> Source material
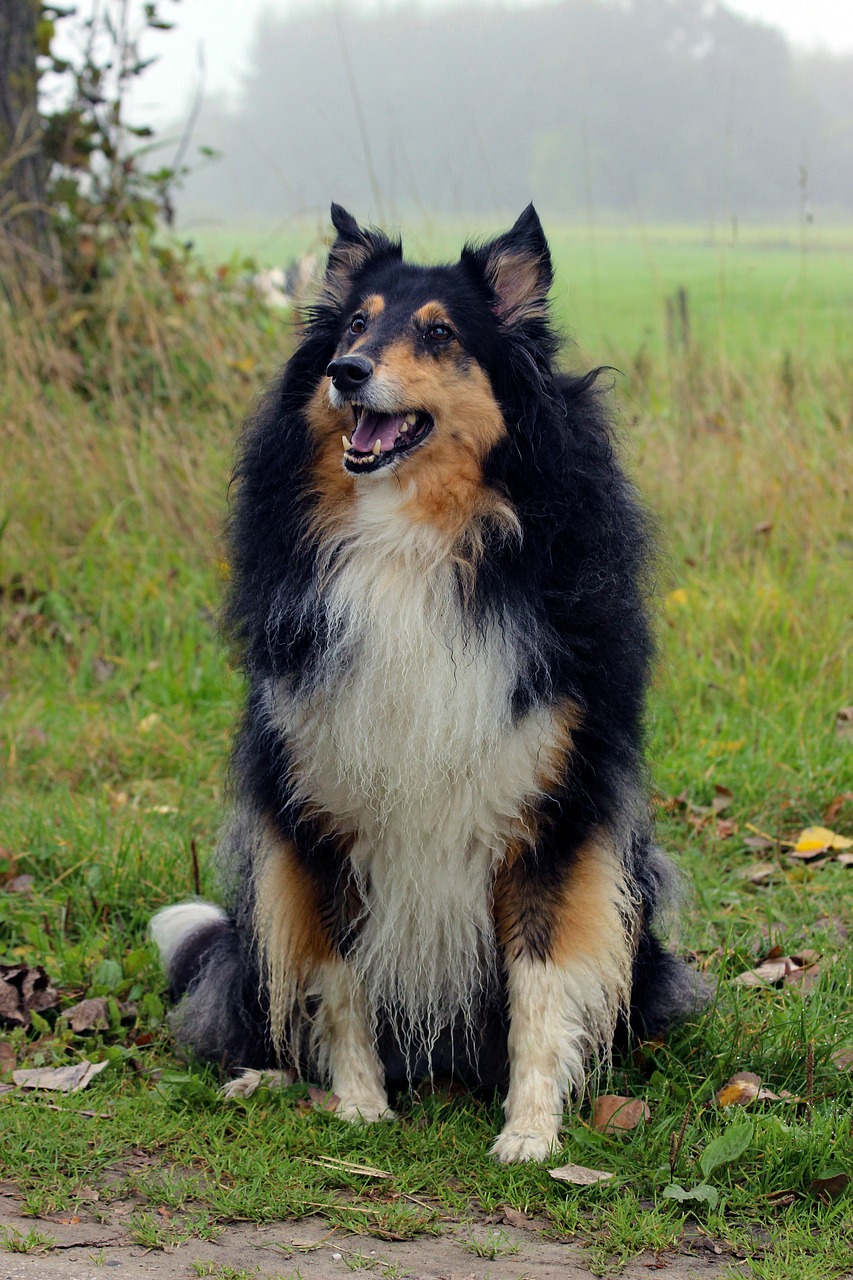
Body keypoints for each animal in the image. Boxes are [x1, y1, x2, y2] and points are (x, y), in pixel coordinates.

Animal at [151, 199, 696, 1162]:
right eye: (355, 325)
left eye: (440, 334)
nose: (346, 373)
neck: (410, 541)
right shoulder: (319, 807)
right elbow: (337, 978)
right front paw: (359, 1106)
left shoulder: (550, 806)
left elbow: (539, 983)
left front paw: (530, 1134)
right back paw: (264, 1080)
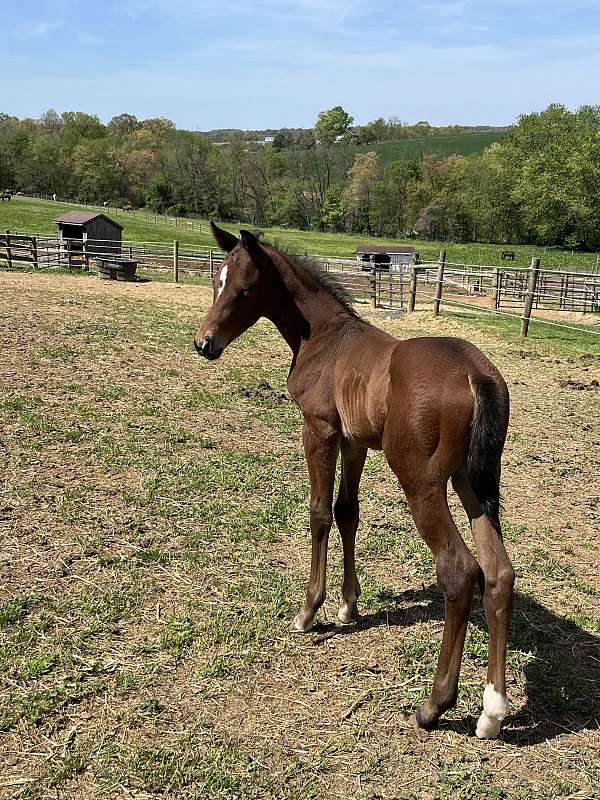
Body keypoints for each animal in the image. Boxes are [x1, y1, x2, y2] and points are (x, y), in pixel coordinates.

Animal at [194, 222, 515, 740]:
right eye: (214, 281)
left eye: (244, 290)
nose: (204, 343)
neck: (325, 338)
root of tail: (475, 374)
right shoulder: (354, 442)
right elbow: (348, 513)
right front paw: (349, 606)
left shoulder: (319, 429)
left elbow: (320, 513)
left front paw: (309, 611)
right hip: (476, 484)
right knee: (499, 574)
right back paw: (492, 712)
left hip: (422, 482)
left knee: (460, 570)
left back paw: (434, 706)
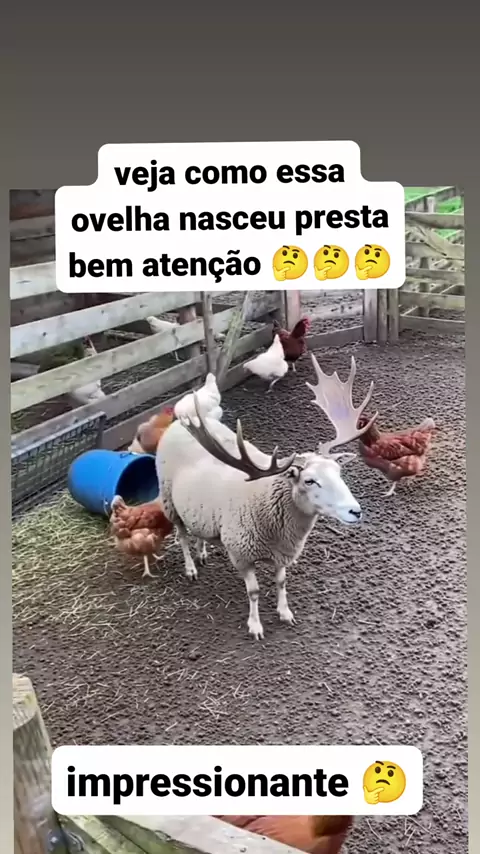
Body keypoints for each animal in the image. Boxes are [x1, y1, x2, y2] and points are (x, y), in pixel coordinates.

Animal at [156, 355, 377, 639]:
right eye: (309, 480)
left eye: (339, 471)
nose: (355, 511)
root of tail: (179, 424)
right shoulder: (240, 553)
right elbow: (254, 591)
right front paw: (255, 626)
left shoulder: (283, 551)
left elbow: (281, 581)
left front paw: (285, 613)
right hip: (168, 499)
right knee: (181, 535)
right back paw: (191, 568)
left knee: (196, 530)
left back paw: (202, 553)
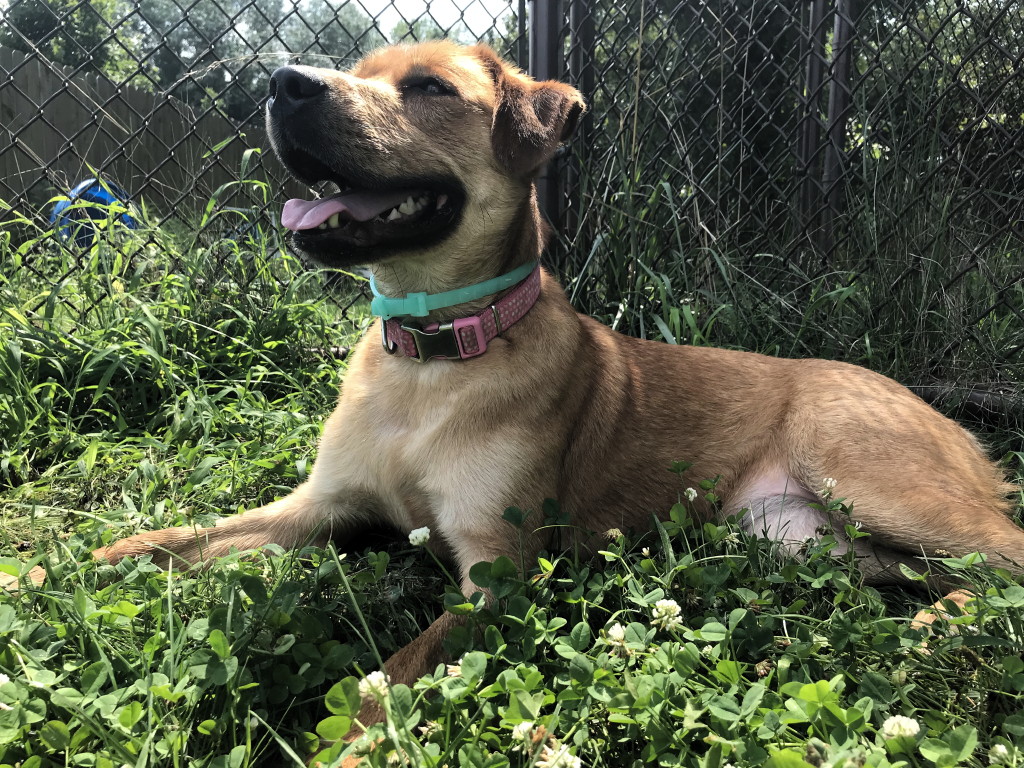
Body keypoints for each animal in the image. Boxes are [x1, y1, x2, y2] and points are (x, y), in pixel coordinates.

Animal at [9, 41, 1024, 741]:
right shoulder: (315, 507)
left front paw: (348, 743)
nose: (280, 82)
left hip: (866, 473)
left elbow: (391, 675)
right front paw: (35, 573)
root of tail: (956, 426)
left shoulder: (495, 576)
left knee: (1003, 557)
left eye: (429, 89)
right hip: (800, 540)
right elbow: (150, 544)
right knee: (952, 575)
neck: (426, 362)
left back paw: (930, 636)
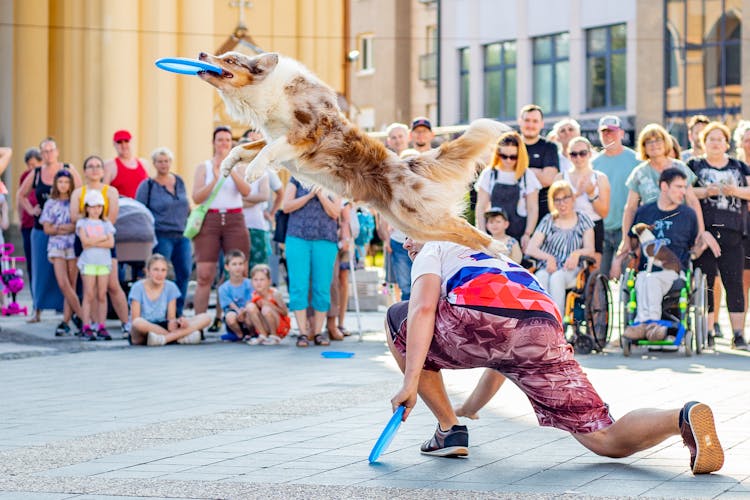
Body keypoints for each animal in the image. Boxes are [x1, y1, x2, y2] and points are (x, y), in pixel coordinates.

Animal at [197, 51, 512, 254]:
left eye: (229, 60)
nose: (201, 53)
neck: (269, 93)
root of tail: (407, 164)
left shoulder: (308, 133)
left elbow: (267, 150)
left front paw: (253, 170)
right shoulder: (277, 138)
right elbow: (247, 146)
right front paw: (227, 165)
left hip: (418, 214)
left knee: (463, 226)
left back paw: (496, 245)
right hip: (411, 224)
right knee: (457, 233)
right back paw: (494, 253)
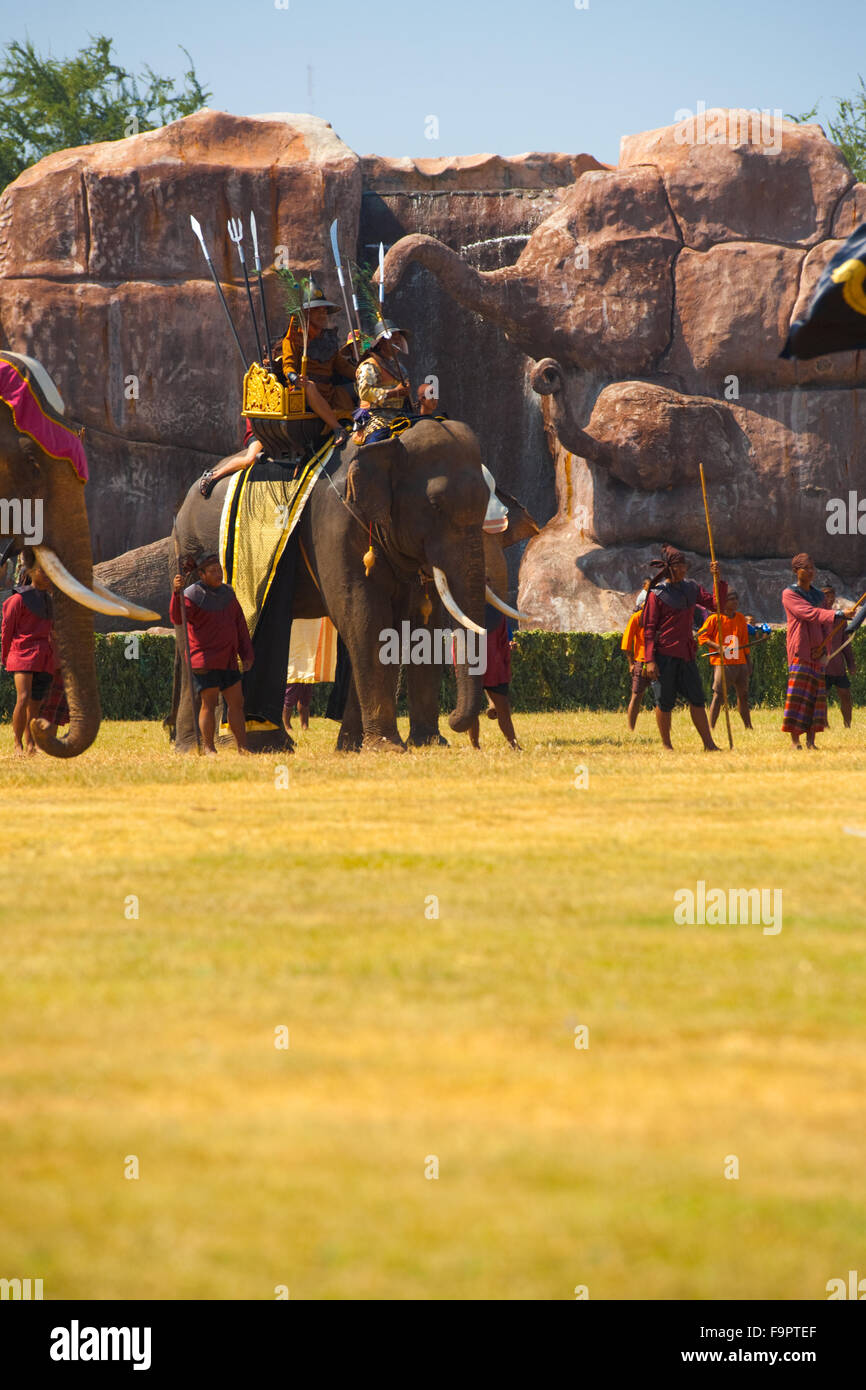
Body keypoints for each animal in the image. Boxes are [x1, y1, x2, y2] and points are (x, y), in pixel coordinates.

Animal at [166, 417, 530, 756]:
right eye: (436, 506)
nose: (459, 719)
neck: (389, 440)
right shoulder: (335, 521)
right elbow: (364, 617)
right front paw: (387, 747)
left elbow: (416, 622)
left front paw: (414, 745)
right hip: (193, 549)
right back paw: (220, 746)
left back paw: (257, 745)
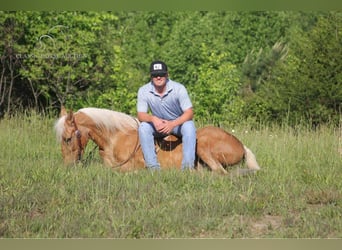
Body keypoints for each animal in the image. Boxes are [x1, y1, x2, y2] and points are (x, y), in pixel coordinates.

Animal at [54, 106, 260, 175]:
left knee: (219, 172)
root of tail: (241, 146)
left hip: (203, 145)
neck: (115, 137)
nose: (67, 167)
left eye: (68, 138)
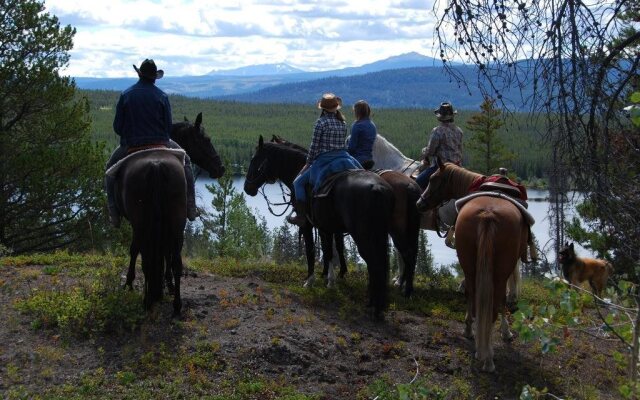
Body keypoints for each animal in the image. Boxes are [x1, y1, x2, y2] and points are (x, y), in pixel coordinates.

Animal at [119, 112, 226, 316]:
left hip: (143, 223)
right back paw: (175, 304)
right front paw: (166, 284)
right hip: (171, 224)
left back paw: (146, 297)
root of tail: (155, 165)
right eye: (206, 139)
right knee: (173, 260)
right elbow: (166, 254)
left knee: (144, 254)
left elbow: (143, 251)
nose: (221, 168)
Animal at [244, 137, 396, 318]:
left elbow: (311, 250)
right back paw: (374, 303)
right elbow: (328, 251)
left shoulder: (307, 224)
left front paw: (310, 281)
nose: (247, 188)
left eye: (254, 160)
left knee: (374, 263)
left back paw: (375, 306)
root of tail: (378, 188)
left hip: (364, 236)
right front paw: (330, 280)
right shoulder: (326, 227)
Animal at [268, 136, 422, 296]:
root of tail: (410, 186)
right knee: (407, 253)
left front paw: (326, 276)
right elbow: (335, 247)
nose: (253, 185)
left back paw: (401, 286)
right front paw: (337, 273)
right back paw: (403, 285)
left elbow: (327, 248)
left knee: (401, 253)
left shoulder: (318, 225)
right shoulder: (330, 226)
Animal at [416, 159, 528, 372]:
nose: (420, 203)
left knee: (472, 293)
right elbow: (501, 302)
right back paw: (487, 357)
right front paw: (506, 332)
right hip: (499, 271)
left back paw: (473, 337)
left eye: (434, 179)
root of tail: (488, 214)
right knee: (493, 302)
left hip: (468, 261)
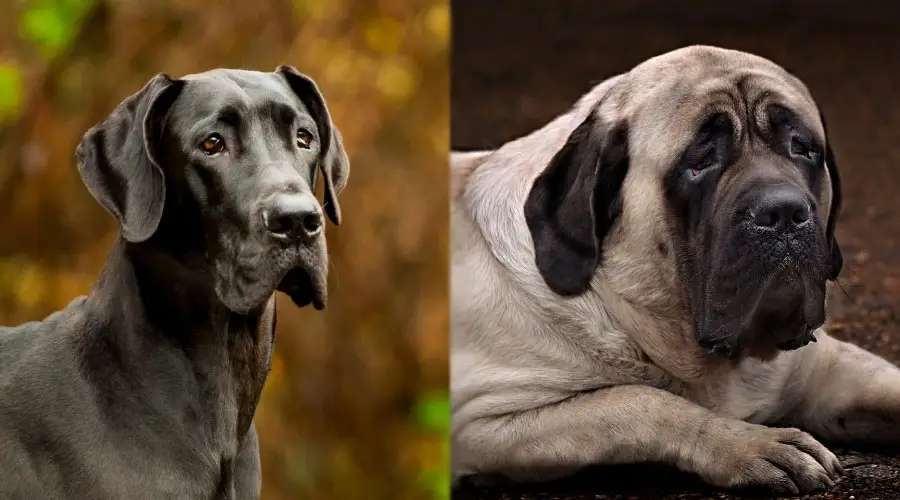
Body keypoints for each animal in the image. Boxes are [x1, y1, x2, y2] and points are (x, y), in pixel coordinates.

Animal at [454, 46, 900, 496]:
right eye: (700, 161)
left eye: (802, 148)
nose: (784, 212)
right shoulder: (482, 422)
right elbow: (640, 402)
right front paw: (754, 444)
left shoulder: (827, 366)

> Directions for this task
Reproduce the complete set of records verbatim and omit the pictures.

> Solution
Body keypoints for each animal in the image. Boxes are [x1, y1, x2, y2] and points are (x, y), in pixel coordinates.

Animal at [151, 199, 696, 1162]:
right eye: (355, 325)
left eye: (440, 334)
nose: (346, 373)
neck: (410, 541)
right shoulder: (319, 807)
right elbow: (337, 978)
right front paw: (359, 1106)
left shoulder: (550, 806)
left elbow: (539, 983)
left front paw: (530, 1134)
right back paw: (264, 1080)
Body keypoints for each animal in the image. Boxes are [x1, y1, x2, y2] and points are (x, y), in pixel coordinates.

Animal at [194, 222, 515, 740]:
right eye: (214, 281)
left eye: (244, 290)
nose: (204, 343)
neck: (325, 338)
root of tail: (475, 374)
right shoulder: (354, 442)
right elbow: (348, 513)
right front paw: (349, 606)
left shoulder: (319, 429)
left elbow: (320, 513)
left front paw: (309, 611)
right hip: (476, 484)
right knee: (499, 574)
right back paw: (492, 712)
left hip: (422, 482)
left knee: (460, 570)
left back paw: (434, 706)
Body keypoints for each animal in the image. Boxes are [x1, y1, x2, y2] and points are (x, y), in pixel coordinates.

Animal at [156, 355, 377, 639]:
right eye: (309, 480)
left eye: (339, 471)
nose: (355, 511)
root of tail: (179, 424)
right shoulder: (240, 553)
right elbow: (254, 591)
right front paw: (255, 626)
left shoulder: (283, 551)
left elbow: (281, 581)
left front paw: (285, 613)
right hip: (168, 499)
right knee: (181, 535)
right back paw: (191, 568)
left knee: (196, 530)
left back paw: (202, 553)
Body keypoints for each animal in the image. Boxes are [x1, y1, x2, y2] and points are (x, y), in pixel coordinates.

Animal at [9, 41, 1024, 741]:
right shoulder: (315, 507)
left front paw: (348, 743)
nose: (280, 82)
left hip: (866, 473)
left elbow: (391, 675)
right front paw: (35, 573)
root of tail: (956, 426)
left shoulder: (495, 576)
left knee: (1003, 557)
left eye: (429, 89)
right hip: (800, 540)
right elbow: (150, 544)
right knee: (952, 575)
neck: (426, 362)
left back paw: (930, 636)
Body keypoints for each animal in the image. Boxes are [x1, y1, x2, y2] and points are (x, y), in pixel coordinates.

Animal at [197, 51, 512, 254]:
left eye: (229, 60)
nose: (201, 53)
neck: (269, 93)
root of tail: (407, 164)
left shoulder: (308, 133)
left elbow: (267, 150)
left front paw: (253, 170)
right shoulder: (277, 138)
right elbow: (247, 146)
right front paw: (227, 165)
left hip: (418, 214)
left knee: (463, 226)
left back paw: (496, 245)
right hip: (411, 224)
right knee: (457, 233)
right back paw: (494, 253)
Body keypoints for each animal in the image. Boxes are [x1, y1, x2, y2] and points are (x, y), in pixel coordinates.

Animal at [166, 417, 530, 756]:
right eye: (436, 506)
nose: (459, 719)
neck: (389, 440)
right shoulder: (335, 521)
right elbow: (364, 617)
right front paw: (387, 747)
left elbow: (416, 622)
left front paw: (414, 745)
right hip: (193, 549)
right back paw: (220, 746)
left back paw: (257, 745)
Body keypoints for each animal in the image. Boxes are [x1, y1, x2, y2] and points are (x, y), in pixel coordinates.

Animal at [54, 106, 260, 175]:
left knee: (219, 172)
root of tail: (241, 146)
left hip: (203, 145)
neck: (115, 137)
nose: (67, 167)
left eye: (68, 138)
Body keypoints for each animal in the image. Boxes are [x1, y1, x2, y2] and points are (x, y), in pixel coordinates.

Animal at [119, 112, 226, 316]:
left hip: (143, 223)
right back paw: (175, 304)
right front paw: (166, 284)
right hip: (171, 224)
left back paw: (146, 297)
root of tail: (155, 165)
right eye: (206, 139)
right knee: (173, 260)
right elbow: (166, 254)
left knee: (144, 254)
left elbow: (143, 251)
nose: (221, 168)
Animal at [244, 137, 396, 318]:
left elbow: (311, 250)
right back paw: (374, 303)
right elbow: (328, 251)
left shoulder: (307, 224)
left front paw: (310, 281)
nose: (247, 188)
left eye: (254, 160)
left knee: (374, 263)
left back paw: (375, 306)
root of tail: (378, 188)
left hip: (364, 236)
right front paw: (330, 280)
right shoulder: (326, 227)
Animal at [268, 136, 422, 296]:
root of tail: (410, 186)
right knee: (407, 253)
left front paw: (326, 276)
right elbow: (335, 247)
nose: (253, 185)
left back paw: (401, 286)
right front paw: (337, 273)
right back paw: (403, 285)
left elbow: (327, 248)
left knee: (401, 253)
left shoulder: (318, 225)
right shoulder: (330, 226)
Animal at [416, 159, 528, 372]:
nose: (420, 203)
left knee: (472, 293)
right elbow: (501, 302)
right back paw: (487, 357)
right front paw: (506, 332)
right hip: (499, 271)
left back paw: (473, 337)
left eye: (434, 179)
root of tail: (488, 214)
right knee: (493, 302)
left hip: (468, 261)
Body keypoints for each animal in the image. Boxes are [x1, y1, x2, y2] and points are (x, y), in pixel coordinates.

Animal at [454, 46, 900, 496]:
right eye: (700, 161)
left eye: (802, 148)
nose: (784, 212)
right shoulder: (482, 422)
right elbow: (640, 402)
right front paw: (754, 444)
left shoulder: (827, 366)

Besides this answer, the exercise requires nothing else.